USA: The Richest Nation In History - So Why Are We Struggling?

America is great — not necessarily because of what it is right now, but because of what it could be. Our potential is unmatched.

Most of us can agree that we are nowhere near tapping into that potential. We have the largest economy in the history of the world and a tax system that should work for everyone. But here’s the hard truth: it doesn’t.

Right now, 60% of Americans live paycheck to paycheck. Most can’t cover an unexpected $400 hospital bill or car repair without going into debt. Healthcare and housing have become unaffordable for the majority. Medical debt is the #1 cause of bankruptcy. Gun violence remains an unchecked epidemic.
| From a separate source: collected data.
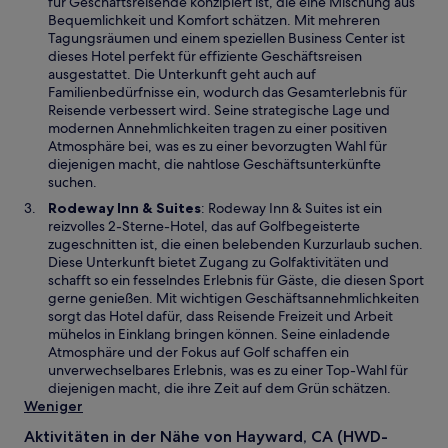
r
für Geschäftsreisende konzipiert ist, die eine Mischung aus
F
d
Bequemlichkeit und Komfort schätzen. Mit mehreren
e
i
Tagungsräumen und einem speziellen Business Center ist
n
n
dieses Hotel perfekt für effiziente Geschäftsreisen
s
e
ausgestattet. Die Unterkunft geht auch auf
t
i
Familienbedürfnisse ein, wodurch das Gesamterlebnis für
e
n
Reisende verbessert wird. Seine strategische Lage und
r
e
modernen Annehmlichkeiten tragen zu einer positiven
g
m
Atmosphäre bei, was es zu einer bevorzugten Wahl für
e
n
diejenigen macht, die nahtlose Geschäftsunterkünfte
ö
e
suchen.
f
u
W
Rodeway Inn & Suites
: Rodeway Inn & Suites ist ein
f
e
i
reizvolles 2-Sterne-Hotel, das auf Golfbegeisterte
n
n
r
zugeschnitten ist, die einen belebenden Kurzurlaub suchen.
e
F
d
Diese Unterkunft bietet Zugang zu Golfaktivitäten und
t
e
i
schafft so ein fesselndes Erlebnis für Gäste, die diesen Sport
n
n
gerne genießen. Mit wichtigen Geschäftsannehmlichkeiten
s
e
sorgt das Hotel dafür, dass Reisende Freizeit und Arbeit
t
i
mühelos in Einklang bringen können. Seine einladende
e
n
Atmosphäre und der Fokus auf Golf schaffen ein
r
e
unverwechselbares Erlebnis, was es zu einer Top-Wahl für
g
m
diejenigen macht, die ihre Zeit auf dem Grün schätzen.
e
n
Weniger
ö
e
f
Aktivitäten in der Nähe von Hayward, CA (HWD-
u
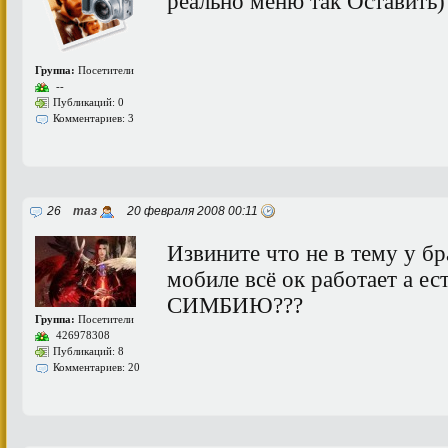
реально меню так Оставить) 
Группа:
Посетители
--
Публикаций: 0
Комментариев: 3
26
таз
20 февраля 2008 00:11
Извините что не в тему у бр
мобиле всё ок работает а ес
СИМБИЮ???
Группа:
Посетители
426978308
Публикаций: 8
Комментариев: 20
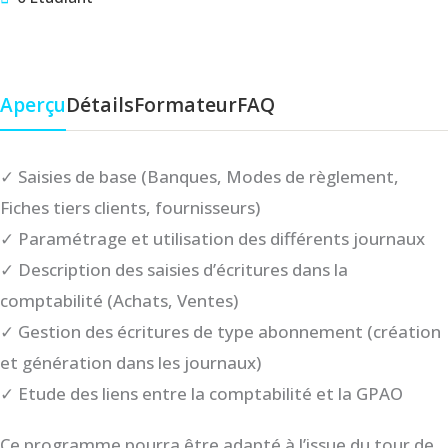
Aperçu
Détails
Formateur
FAQ
✓ Saisies de base (Banques, Modes de règlement,
Fiches tiers clients, fournisseurs)
✓ Paramétrage et utilisation des différents journaux
✓ Description des saisies d’écritures dans la
comptabilité (Achats, Ventes)
✓ Gestion des écritures de type abonnement (création
et génération dans les journaux)
✓ Etude des liens entre la comptabilité et la GPAO
Ce programme pourra être adapté à l’issue du tour de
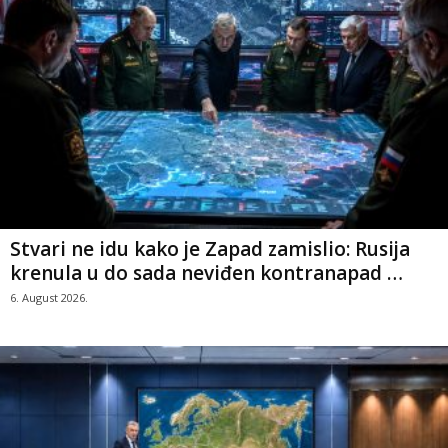
Stvari ne idu kako je Zapad zamislio: Rusija
krenula u do sada neviđen kontranapad …
6. August 2026.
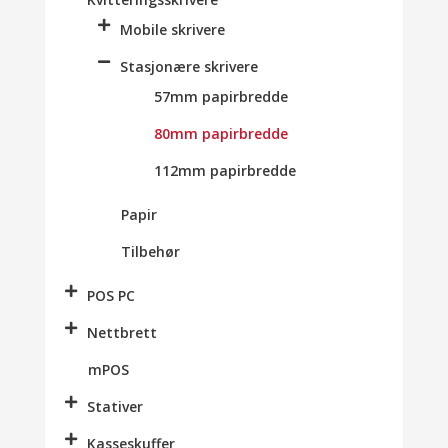
Mobile skrivere
Stasjonære skrivere
57mm papirbredde
80mm papirbredde
112mm papirbredde
Papir
Tilbehør
POS PC
Nettbrett
mPOS
Stativer
Kasseskuffer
Why? Because when basic services — like healthcare, pharmaceuticals, and energy — are driven by the profit motive, prices are pushed higher, not to serve people, but to maximize shareholder earnings. Private health insurers, for example, charge unaffordable premiums and co-pays on the front end, then deny as many claims as possible on the back end — even when the care is necessary — all to protect profit margins.
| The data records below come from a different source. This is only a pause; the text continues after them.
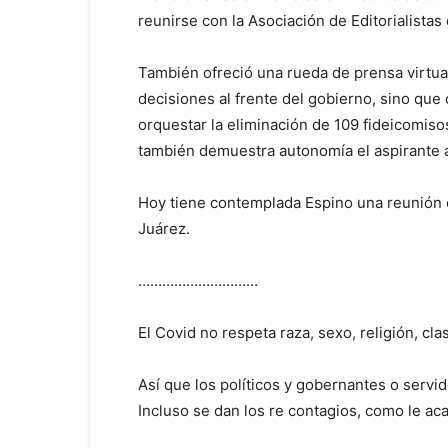
reunirse con la Asociación de Editorialista
También ofreció una rueda de prensa virtual
decisiones al frente del gobierno, sino que 
orquestar la eliminación de 109 fideicomiso
también demuestra autonomía el aspirante a
Hoy tiene contemplada Espino una reunión c
Juárez.
…………………………
El Covid no respeta raza, sexo, religión, cla
Así que los políticos y gobernantes o servi
Incluso se dan los re contagios, como le a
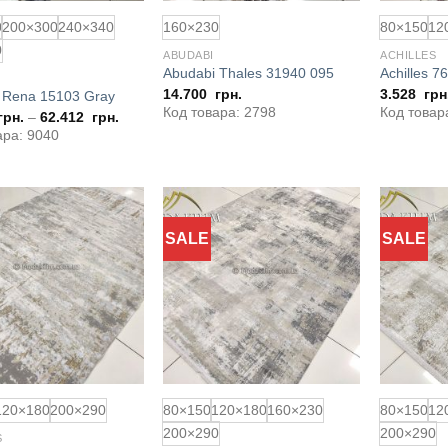
0
200×300
240×340
160×230
80×150
12
0
ABUDABI
ACHILLES
Abudabi Thales 31940 095
Achilles 7
14.700
грн.
3.528
грн
 Rena 15103 Gray
Код товара: 2798
Код товар
грн.
–
62.412
грн.
ара: 9040
SALE
SALE
Додати
Додати
до
до
обраного
обраного
120×180
200×290
80×150
120×180
160×230
80×150
12
200×290
200×290
S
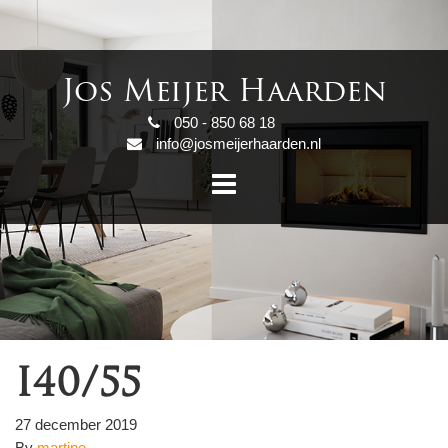
Jos Meijer Haarden
050 - 850 68 18
info@josmeijerhaarden.nl
I40/55
27 december 2019
By
martine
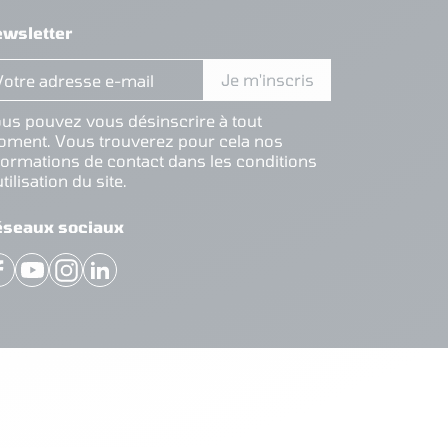
wsletter
us pouvez vous désinscrire à tout
ment. Vous trouverez pour cela nos
formations de contact dans les conditions
utilisation du site.
éseaux sociaux
Facebook
YouTube
Instagram
LinkedIn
This system is not just inefficient. It’s corrupt. It’s inhumane.

Essential services like healthcare and pharmaceuticals should never be driven by the incentive to squeeze consumers for profit. Yet that’s exactly what’s happening — and it’s why we’re falling behind.

On top of this, the ultra-wealthy and large corporations have not paid their fair share of taxes for decades. This is a choice, not an inevitability.
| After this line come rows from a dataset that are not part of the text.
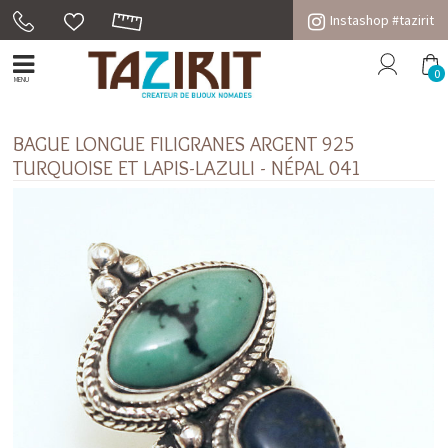
Instashop #tazirit
0
MENU
BAGUE LONGUE FILIGRANES ARGENT 925
TURQUOISE ET LAPIS-LAZULI - NÉPAL 041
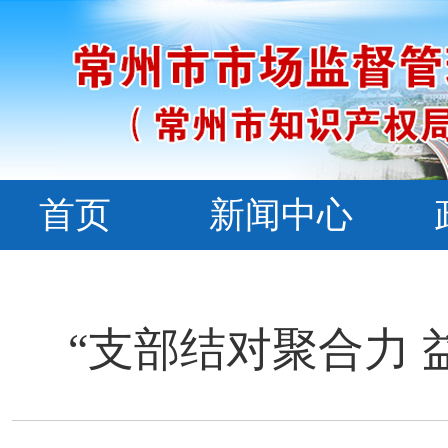
首页
新闻中心
“支部结对聚合力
There are so many glaring issues in the United States that can be fixed.

We should be #1 —
#1 in healthcare.
#1 in housing.
#1 in infrastructure.
#1 in transportation.
#1 in everything.

We are the richest country in the history of the world. There is no reason for us to tolerate such deep and widespread economic injustices.

Yet right now, according to major global rankings, we’re not even close:

  • 31st in Education

  • 34th in Environmental Performance

  • 16th in Healthcare

  • 48th in Life Expectancy

  • 29th in Public Transportation

We’re outside the top 10 in many other critical categories.

Simply put: We can — and must — do better.

We have the resources to reform our systems and ensure better outcomes for everyone.

Policies to Unlock America’s Potential

Here’s a short (but powerful) list of policy changes that would move us closer to becoming #1 in the world across the board. This is by no means exhaustive, but it’s a strong start:

  1. Single-payer healthcare / Medicare for All

  2. Reverse the Citizens United Supreme Court ruling

  3. End arms sales to countries that violate human rights (e.g., Saudi Arabia, Israel, Egypt)

  4. Abolish the death penalty

  5. End unilateral wars except as a last resort to defend U.S. territory

  6. End the War on Drugs — favor legalization, regulation, taxation; pardon all non-violent drug offenders; treat addiction as a health issue

  7. Protect free speech on college campuses and support net neutrality

  8. Guarantee universal education as a right, including free tuition for four-year public college and university

  9. Guarantee universal healthcare as a right

  10. Establish federal paid maternity leave, paid vacation, and free childcare

  11. Expand anti-discrimination protections to include LGBTQ+ people

  12. Expand background checks on firearms; ban high-capacity magazines and assault weapons

  13. Fund Planned Parenthood and safeguard reproductive rights

  14. Implement nationwide electoral reform and publicly financed elections — eliminate the influence of big money

  15. Adopt instant-runoff voting to make third-party and independent candidates viable

  16. Implement the Buffett Rule, end offshore tax havens, raise capital gains and income taxes on the ultra-wealthy, and increase the estate tax

  17. Raise the minimum wage to a living wage — start with $17.50 at the federal level and tie it to inflation

  18. Pardon Edward Snowden; prosecute CIA torturers and DoD war criminals; shut down Guantanamo Bay and all extrajudicial prisons; end warrantless NSA spying

  19. Pass the Paycheck Fairness Act

  20. Abolish ICE (U.S. Immigration and Customs Enforcement)

  21. Reform policing — mandate body cameras, establish community oversight boards, eliminate broken windows policing, end stop-and-frisk, and appoint special prosecutors to hold police accountable

  22. Protect Social Security, Medicare, and Medicaid — no cuts, only expansion; establish universal single-payer healthcare

America has the wealth, the talent, and the resources to lead the world — not just economically, but morally and socially.

Let’s stop accepting less. Let’s demand a country that lives up to its extraordinary potential — for all of us.